The United States has provided El Salvador with 10 UH-1H troop-carrying helicopters, but the Salvadoran government wants 14 more. It also wants to obtain American F-5E and A-37 fighters-bombers. In the US view, El Salvador's aging, French-made "Fouga" and "Ouragan" fighters are not capable of providing effective air defense or support for ground forces. In the US and Salvadoran view, observation aircraft and transport planes capable of taking off from and landing on small airfields are required as well.
Getting more aid for El Salvador may prove to be an extremely difficult proposition, however. Although Ambassador Hinton and Salvadoran government officials have argued that the human-rights situation in El Salvador is slowly improving, abuses of the civilian population by members of the governments security forces and Army appear to continue at a high level. On July 12, Msgr. Arturo Rivera Damas, the senior Roman Catholic church official in El Salvador, charged that the Army had murdered at least 27 civilians during the previous week.
Votes in US Senate and House committees in May imposed restrictions on US military aid to El Salvador and required that President Reagan certify that the Salvadoran government was making "significant progress" in carrying out human rights, economic, and political changes before more aid could be given.
The Reagan administration argues that it is supporting a moderate, reform-oriented government caught between the extremes of left and right. Some congressmen question this; they say they think the civilian members of the ruling junta are unable to control events, and that military leaders hold the real power.
The administration's main justification for providing aid -- allegations of massive Cuban support to the guerrillas -- also has come under question on Capitol Hill. The Wall Street Journal and Washington Post carried articles last month which concluded that the Senate Department "white paper" on the subject, issued last Feb. 23, was full of flaws and distortions. The State Department admitted that the paper had contained a "few points of misstated detail or ambiguous formulations" but stuck to its conclusions.
One congressman who is skeptical about the military-aid program for El Salvador, Rep. Michael D. Barnes (D) of Maryland, who is head of the House Subcommittee on Inter-American Affairs, said that Congress was currently more receptive to the idea of providing economic aid to El Salvador than it was providing further military assistance.

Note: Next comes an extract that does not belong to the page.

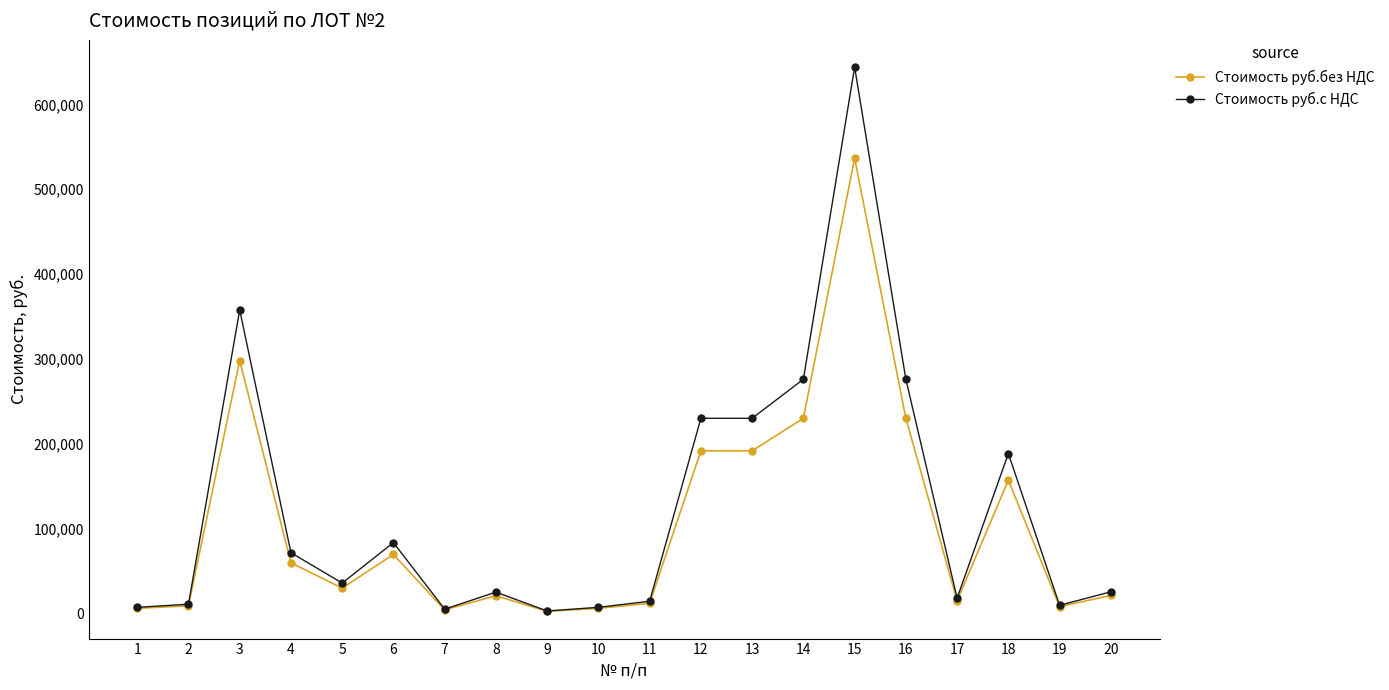

At which label is Стоимость руб.с НДС closest to 323360?

3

"The reaction to any significant increase in military assistance to El Salvador would be very negative," Mr. Barnes said.

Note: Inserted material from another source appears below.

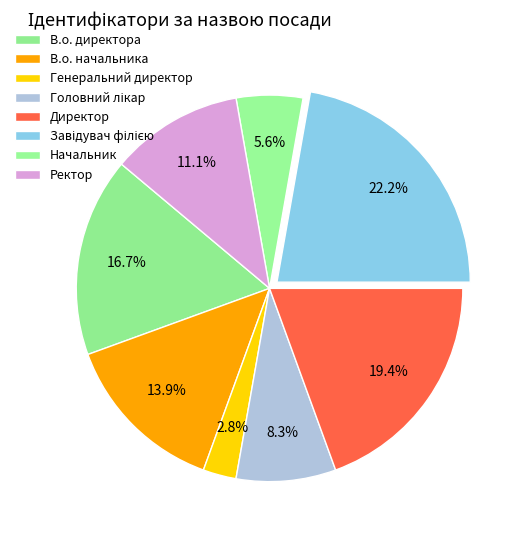

How many segments does this pie chart have?

8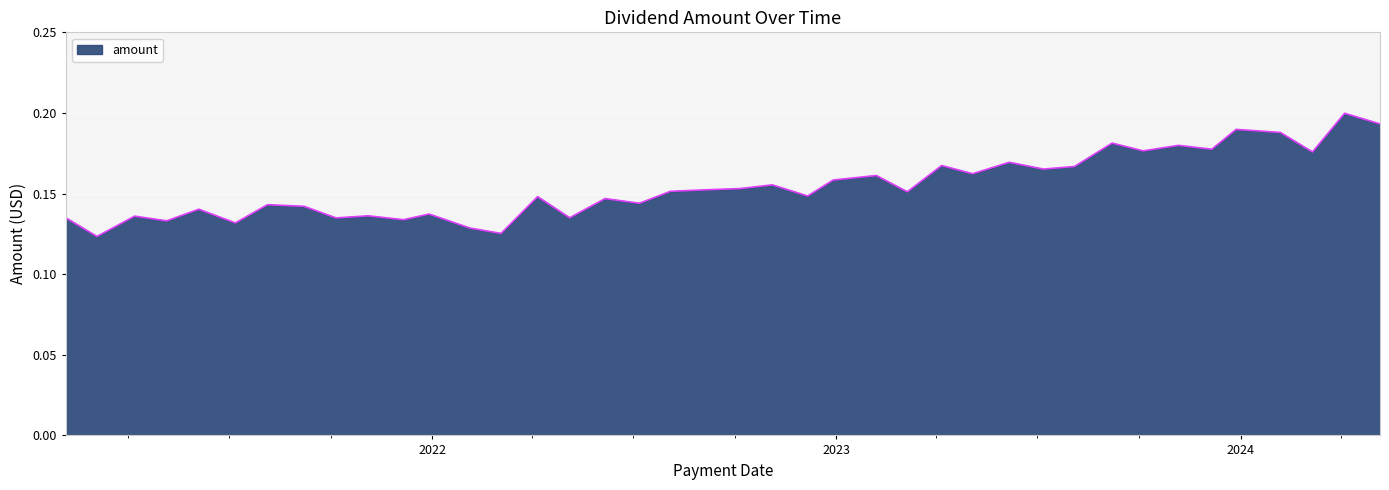

Does the chart have visible grid lines?

Yes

Another critic, Rep. Clarence D. Long (D) of Maryland, chairman of the House Subcommittee on Foreign Operations, said that when the question comes up again, he may vote against both military and economic aid for El Salvador.
"The problem is not so much that the war's at a stalemate," said Congressman Long in a telephone interview. "The problem is that the economy's at a stalemate.
"The land reform was carried out in a bad way," he said. "The cooperatives don't work. . . .A billion dollars left the country before they could slam the door.
"It's a represive regime, and we just don't know how to keep them from stealing our money," the congressman continued. "I don't know what the solution is, but I do know that the US Treasury is going to be the target of a ripoff, and if we stay in there, we're going to end up being the enemy."
But Long thinks that, in this case, votes on El Salvador will divide largely along partisan lines. In his view, many Republicans will vote for further aid mainly because it is being proposed by a GOP administration.